C’est une histoire que je redéfinis au fur et à mesure que je la raconte. Plus on travaille ensemble, plus on s’aperçoit que des choses étaient ancrées sans que l’on s’en rende compte. Ma mère est garde d’enfants depuis plus de 15 ans. Le projet émane de sa révolte, de voir que toutes les familles n’ont pas accès à un mode de garde choisi et toutes les professionnelles n’ont pas un emploi décent. Moi ça me parle, c’est la condition de ma mère. On parle de mérite, d’échelle sociale dans notre société et elle a fait tellement d’efforts pour nous donner des belles conditions, j’ai pu faire de longues études et en même temps, je me dis qu’il y a un gap entre les conditions et opportunités offertes à ma mère et offertes à moi.
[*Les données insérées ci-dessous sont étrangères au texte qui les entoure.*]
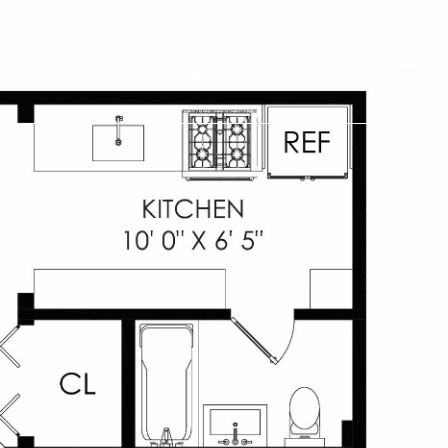
PERTIES
AGENTS
ABOUT
CONTACT US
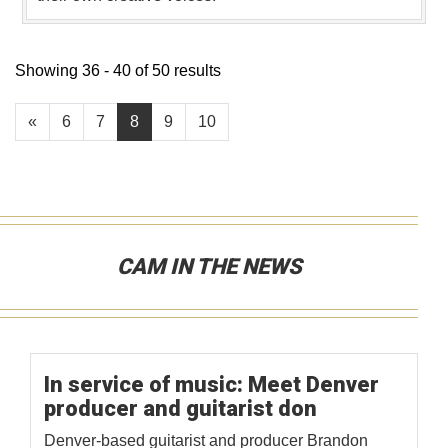
Showing 36 - 40 of 50 results
«
6
7
8
9
10
CAM IN THE NEWS
In service of music: Meet Denver
producer and guitarist don
Denver-based guitarist and producer Brandon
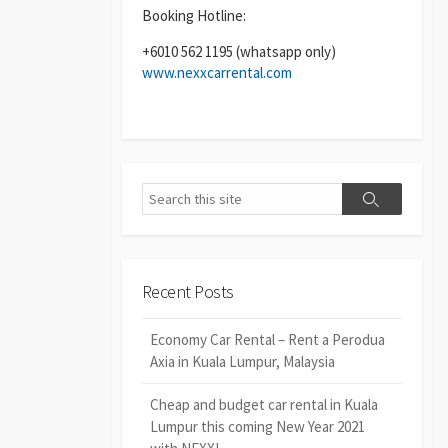
Booking Hotline:
+6010 562 1195 (whatsapp only)
www.nexxcarrental.com
Search
Search
Recent Posts
Economy Car Rental – Rent a Perodua
Axia in Kuala Lumpur, Malaysia
Cheap and budget car rental in Kuala
Lumpur this coming New Year 2021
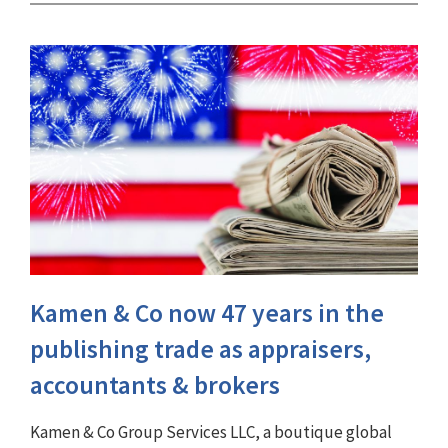
Kamen & Co now 47 years in the
publishing trade as appraisers,
accountants & brokers
Kamen & Co Group Services LLC, a boutique global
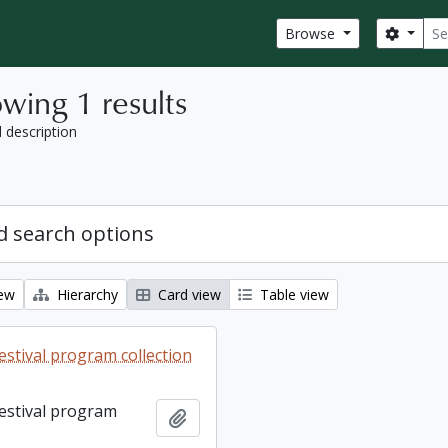
Sear
Search
Browse
wing 1 results
l description
 search options
iew
Hierarchy
Card view
Table view
estival program collection
Festival program
Add to clipboard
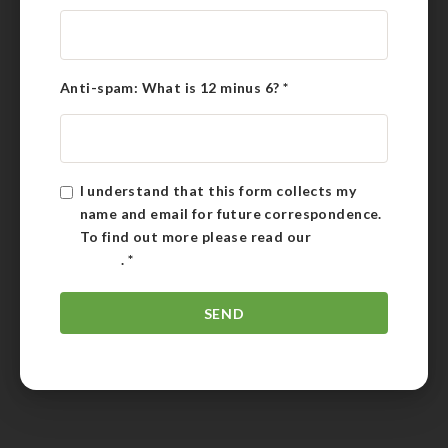
Anti-spam: What is 12 minus 6?
*
I understand that this form collects my
name and email for future correspondence.
To find out more please read our
Privacy
Policy
.
*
Alors qu’elle est plus méritante que moi. Si on ne règle pas cette fragilité-là, sa retraite sera très modeste (travail au noir, arrêt pour maternités) et je serai de toute façon obligée de contribuer pour qu’elle vive décemment. Il y a vraiment une réflexion globale pour ne pas miser que sur la jeunesse. C’est le moment de contribuer, ce sont des sujets qui me passionnent. J’apprends énormément à ses côtés. C’est le parcours d’une femme immigrée, fille d’un auto-entrepreneur à Dakar. Je me dis qu’il faut surmonter les obstacles et avoir confiance en soi. Il faut continuer d’apprendre. C’est la force de la famille et de Gribouilli : apprendre à apprendre et ensemble.

Je te propose de faire un flashback ; tu as fait des études de chimie ? Mais qu’est-ce qu’il s’est passé ?!

J’ai fait une école nationale d’ingénieur de chimie et j’ai poursuivi avec une thèse industrielle sur des batteries de haute technologie pour le spatial. Tout m’intéressait et c’était difficile de trancher entre les sciences dures et les sciences sociales. J’ai choisi les sciences dures, la chimie c’est une discipline avec des enjeux très différents pour comprendre le monde qui nous entoure. Cette thèse de recherche extrêmement intéressante effectuée, je voulais encore aller plus loin pour connecter avec l’éco-système de l’entrepreneuriat social. La complexité est très présente dans l’entrepreneuriat social, avec des enjeux économiques, politiques et sociaux. Il n’y a pas de rupture pour moi. Il y a une vraie continuité. Si on remet l’humain au centre de tout ce qu’on fait qu’est-ce qu’il se passe ? Comment est-ce qu’on développe les sociétés ?

As-tu une référence à partager avec nous ?

Il y a une structure que j’admire qui s’appelle Buurtzorg. Cette coopération que nous observons dans des petites structures peut se faire à grande échelle. Il a réussi à développer des services à la personne partout dans le monde dans une organisation coopérative. C’est une preuve que c’est possible : ça a une valeur ajoutée énorme : l’Union Européenne monte des projets un peu partout pour répliquer son modèle.